'''
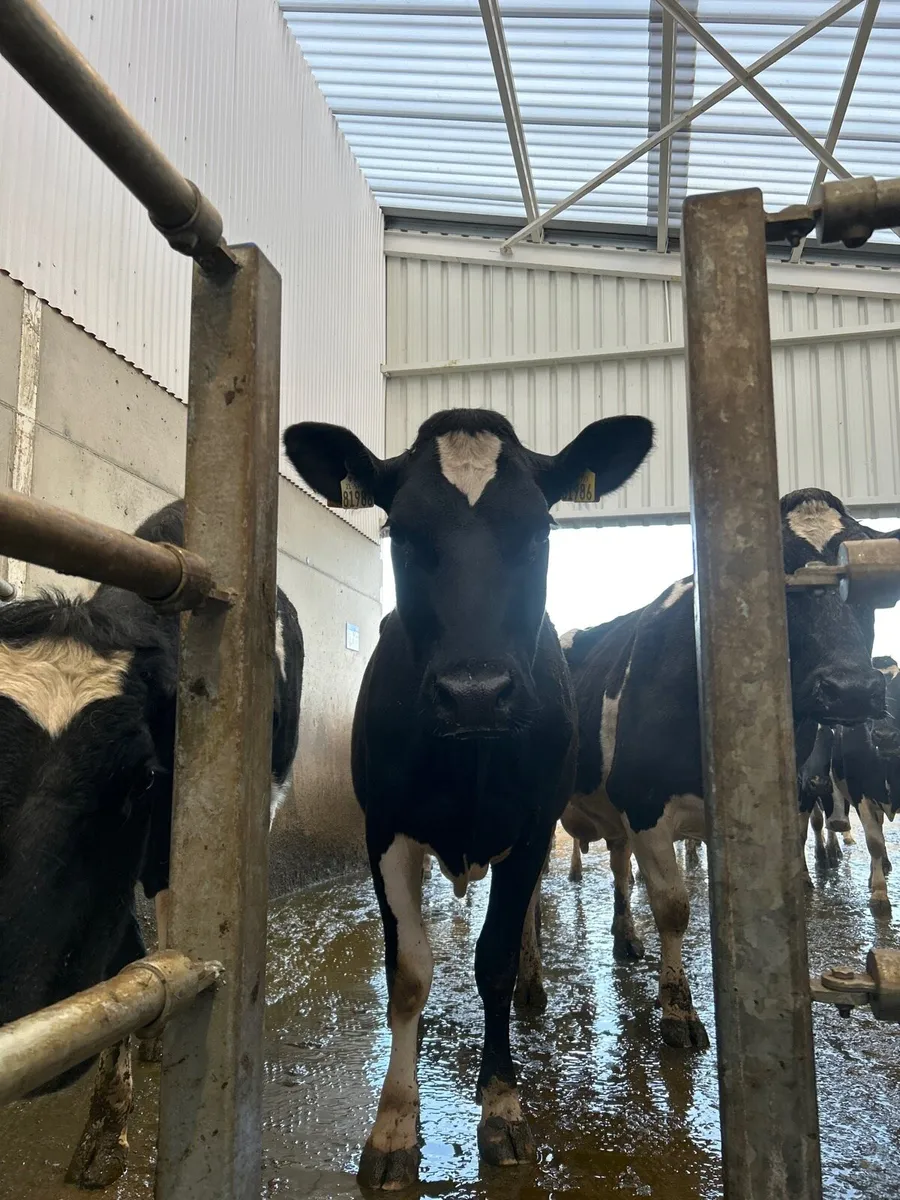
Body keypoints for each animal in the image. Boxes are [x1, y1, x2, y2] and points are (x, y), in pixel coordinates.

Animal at [282, 406, 653, 1190]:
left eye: (540, 530)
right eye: (401, 532)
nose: (475, 691)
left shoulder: (533, 825)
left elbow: (495, 959)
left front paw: (502, 1106)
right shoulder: (385, 829)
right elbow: (409, 970)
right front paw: (395, 1122)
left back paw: (535, 986)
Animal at [550, 489, 890, 1050]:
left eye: (871, 587)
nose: (851, 689)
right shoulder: (645, 804)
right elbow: (673, 906)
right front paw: (678, 1010)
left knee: (619, 866)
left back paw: (626, 937)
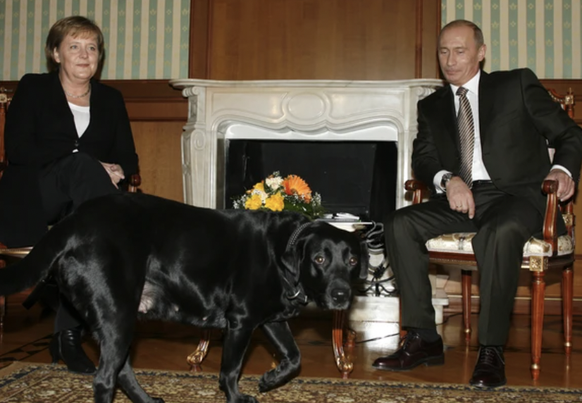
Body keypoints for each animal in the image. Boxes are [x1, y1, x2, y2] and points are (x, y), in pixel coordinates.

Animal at [0, 193, 370, 403]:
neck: (282, 250)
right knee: (105, 378)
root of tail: (72, 222)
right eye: (319, 259)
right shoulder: (241, 322)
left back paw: (148, 401)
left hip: (120, 319)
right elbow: (230, 371)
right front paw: (238, 397)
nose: (341, 294)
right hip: (117, 315)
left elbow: (294, 358)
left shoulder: (270, 321)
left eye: (352, 260)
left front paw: (269, 380)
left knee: (121, 370)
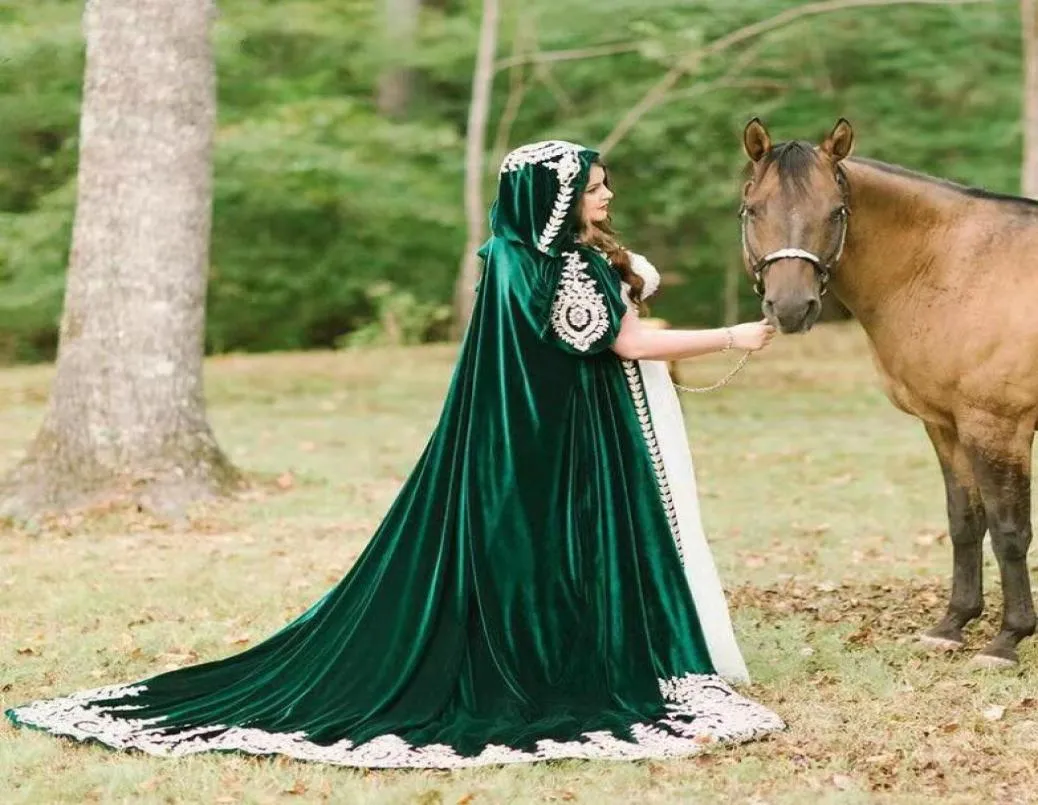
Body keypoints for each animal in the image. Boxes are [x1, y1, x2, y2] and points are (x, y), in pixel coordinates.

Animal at [739, 114, 1038, 668]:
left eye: (836, 212)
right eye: (753, 209)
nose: (790, 308)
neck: (953, 265)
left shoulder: (997, 426)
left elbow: (1009, 530)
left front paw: (1008, 639)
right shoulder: (945, 425)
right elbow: (965, 521)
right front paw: (952, 625)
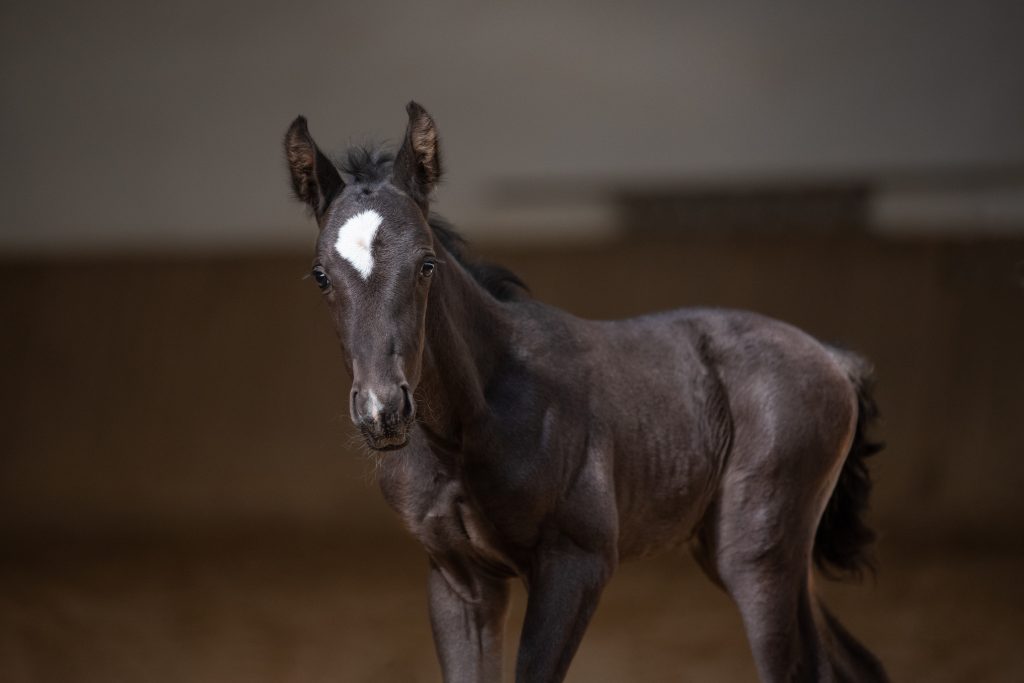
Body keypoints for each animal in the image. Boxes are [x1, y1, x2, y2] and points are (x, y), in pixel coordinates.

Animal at [282, 102, 888, 683]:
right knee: (856, 664)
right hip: (747, 553)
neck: (473, 424)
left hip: (757, 556)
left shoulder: (577, 565)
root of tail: (831, 358)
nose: (382, 411)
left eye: (425, 264)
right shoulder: (459, 579)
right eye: (321, 275)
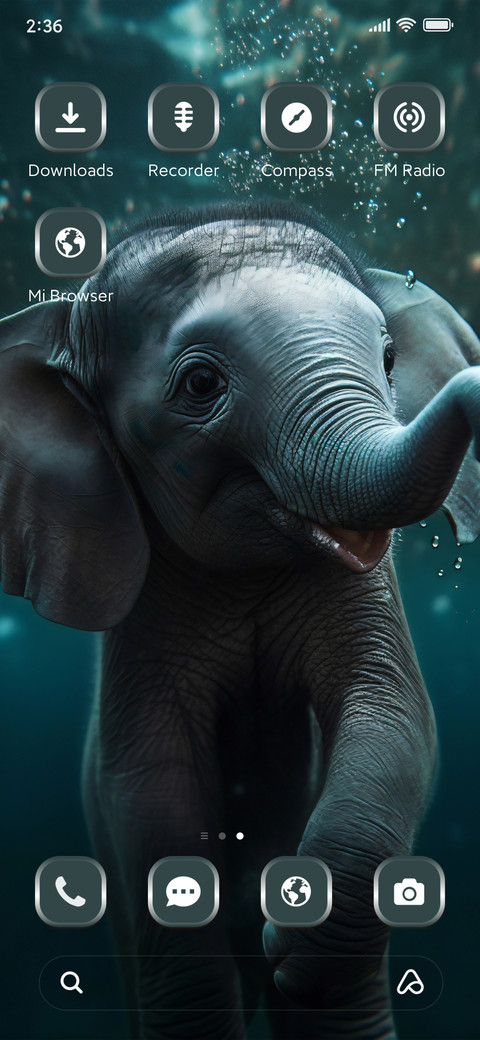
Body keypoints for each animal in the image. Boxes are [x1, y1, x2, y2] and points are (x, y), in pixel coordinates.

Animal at [1, 201, 480, 1040]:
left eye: (389, 359)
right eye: (201, 384)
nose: (476, 385)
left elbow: (393, 715)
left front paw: (299, 937)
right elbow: (149, 784)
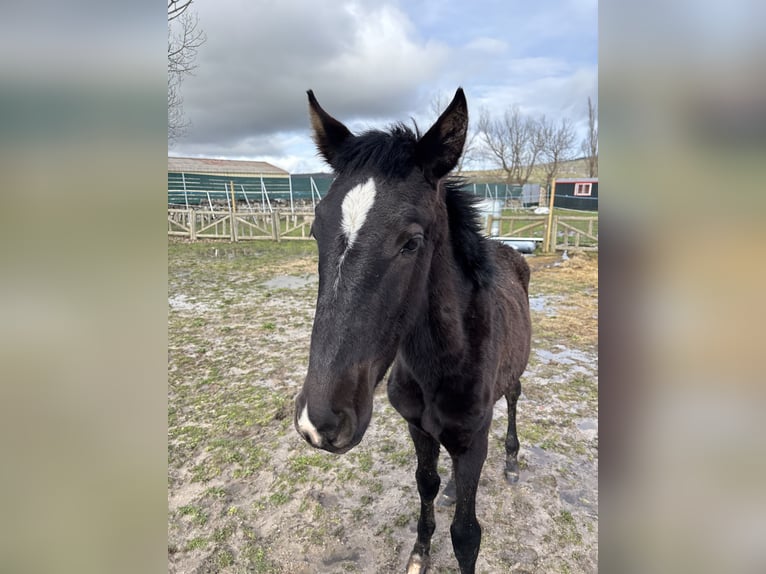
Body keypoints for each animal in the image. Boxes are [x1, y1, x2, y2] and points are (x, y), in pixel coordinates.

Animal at [296, 88, 536, 572]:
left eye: (412, 242)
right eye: (315, 230)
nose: (320, 421)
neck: (440, 362)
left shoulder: (472, 439)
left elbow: (467, 535)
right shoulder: (419, 430)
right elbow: (426, 484)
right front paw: (420, 552)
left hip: (512, 380)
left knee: (514, 399)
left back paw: (512, 461)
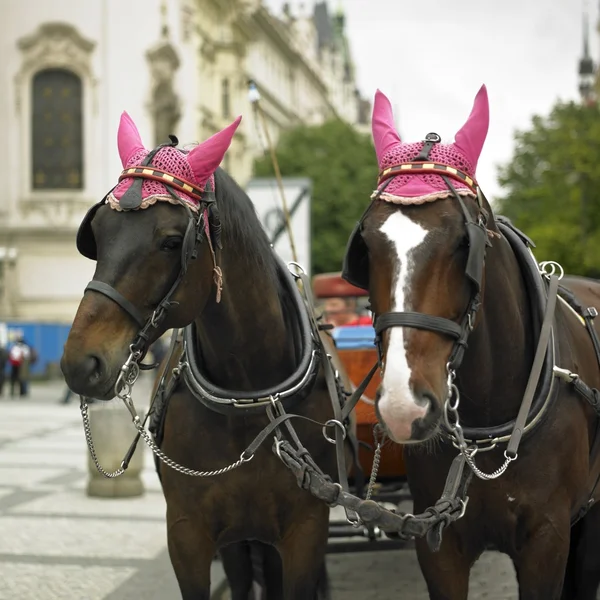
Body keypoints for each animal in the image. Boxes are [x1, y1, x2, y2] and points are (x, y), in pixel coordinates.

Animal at [60, 113, 356, 600]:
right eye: (97, 236)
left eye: (170, 241)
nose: (80, 363)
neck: (249, 398)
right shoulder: (188, 533)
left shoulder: (306, 530)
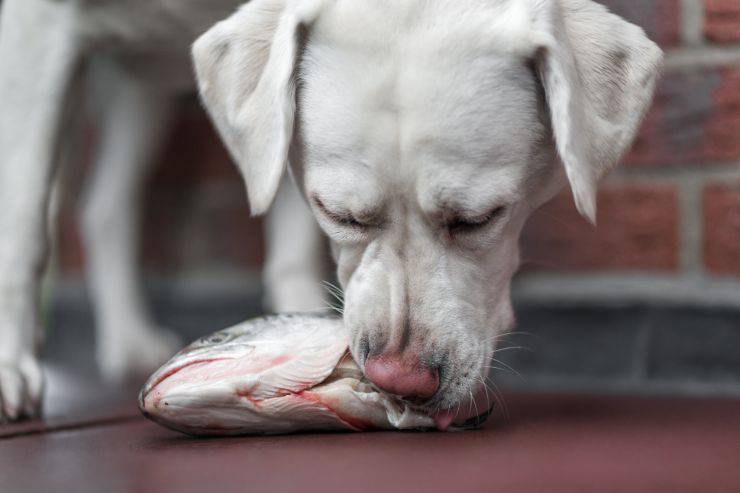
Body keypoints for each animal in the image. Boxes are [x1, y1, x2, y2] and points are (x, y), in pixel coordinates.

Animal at [0, 0, 660, 422]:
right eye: (341, 214)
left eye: (478, 219)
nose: (400, 379)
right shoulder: (38, 26)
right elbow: (24, 225)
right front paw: (10, 366)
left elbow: (291, 246)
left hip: (144, 83)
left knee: (105, 205)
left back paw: (127, 336)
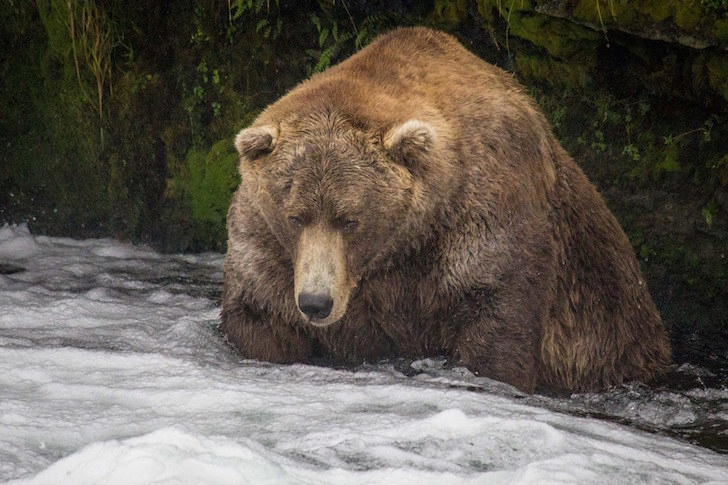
'''
--- Task requirements ---
Set down all of the entries exactly as they stand, without any image.

--- Expected answer ---
Body keypoints for each animal in the image. Boxes are [x1, y1, x2, y2] and points are (x, y), in pixel coordinates.

Animal at [282, 406, 653, 1190]:
left eye: (540, 530)
right eye: (401, 532)
nose: (475, 691)
left shoulder: (533, 825)
left elbow: (495, 959)
left front paw: (502, 1106)
right shoulder: (385, 829)
right elbow: (409, 970)
right front paw: (395, 1122)
left back paw: (535, 986)
Animal at [550, 489, 890, 1050]:
left eye: (871, 587)
nose: (851, 689)
right shoulder: (645, 804)
right elbow: (673, 906)
right front paw: (678, 1010)
left knee: (619, 866)
left back paw: (626, 937)
Body keypoints for each animal in the image. Boxes are [x1, y1, x2, y2] and points are (x, y), in pixel coordinates.

Animal at [0, 193, 370, 403]:
neck: (282, 250)
right knee: (105, 378)
root of tail: (72, 222)
right eye: (319, 259)
right shoulder: (241, 322)
left back paw: (148, 401)
left hip: (120, 319)
right elbow: (230, 371)
right front paw: (238, 397)
nose: (341, 294)
right hip: (117, 315)
left elbow: (294, 358)
left shoulder: (270, 321)
left eye: (352, 260)
left front paw: (269, 380)
left knee: (121, 370)
Body keypoints for each animal in the image. Boxes are [x1, y1, x2, y2] and points are (x, y), in pixel coordinates.

Animal at [739, 114, 1038, 668]:
left eye: (836, 212)
right eye: (753, 209)
nose: (790, 308)
neck: (953, 265)
left shoulder: (997, 426)
left elbow: (1009, 530)
left front paw: (1008, 639)
right shoulder: (945, 425)
right elbow: (965, 521)
right front paw: (952, 625)
Body keypoints for each animal in the image. Boxes are [x1, y1, x2, y2] and points are (x, y), in pixel coordinates.

Animal at [282, 102, 888, 683]:
right knee: (856, 664)
right hip: (747, 553)
neck: (473, 424)
left hip: (757, 556)
left shoulder: (577, 565)
root of tail: (831, 358)
nose: (382, 411)
left eye: (425, 264)
right shoulder: (459, 579)
right eye: (321, 275)
Body keypoints for each animal in the image. Boxes are [x1, y1, x2, y2] and points are (x, y), in pixel coordinates.

Animal at [1, 201, 480, 1040]:
left eye: (389, 359)
right eye: (201, 384)
nose: (476, 385)
left elbow: (393, 715)
left front paw: (299, 937)
right elbow: (149, 784)
Body keypoints for each animal in the image. Boxes are [x1, y1, x2, y2] and points are (x, y), in pixel coordinates.

Animal at [296, 88, 536, 572]:
left eye: (412, 242)
right eye: (315, 230)
nose: (320, 421)
neck: (440, 362)
left shoulder: (472, 439)
left elbow: (467, 535)
right shoulder: (419, 430)
right elbow: (426, 484)
right front paw: (420, 552)
left hip: (512, 380)
left knee: (514, 399)
left back paw: (512, 461)
Body keypoints for each animal in the image. Boxes are [x1, y1, x2, y2] and points are (x, y), in pixel coordinates.

Animal at [60, 113, 356, 600]:
right eye: (97, 236)
left eye: (170, 241)
nose: (80, 363)
neck: (249, 398)
right shoulder: (188, 533)
left shoulder: (306, 530)
Body keypoints for each animal in the image. Boxes are [x1, y1, x2, y2] and points are (x, y), in pixel coordinates.

Animal at [0, 0, 660, 422]:
right eye: (341, 214)
left eye: (478, 219)
nose: (400, 379)
right shoulder: (38, 26)
right elbow: (24, 225)
right front paw: (10, 366)
left elbow: (291, 246)
left hip: (144, 83)
left knee: (105, 205)
left back paw: (127, 336)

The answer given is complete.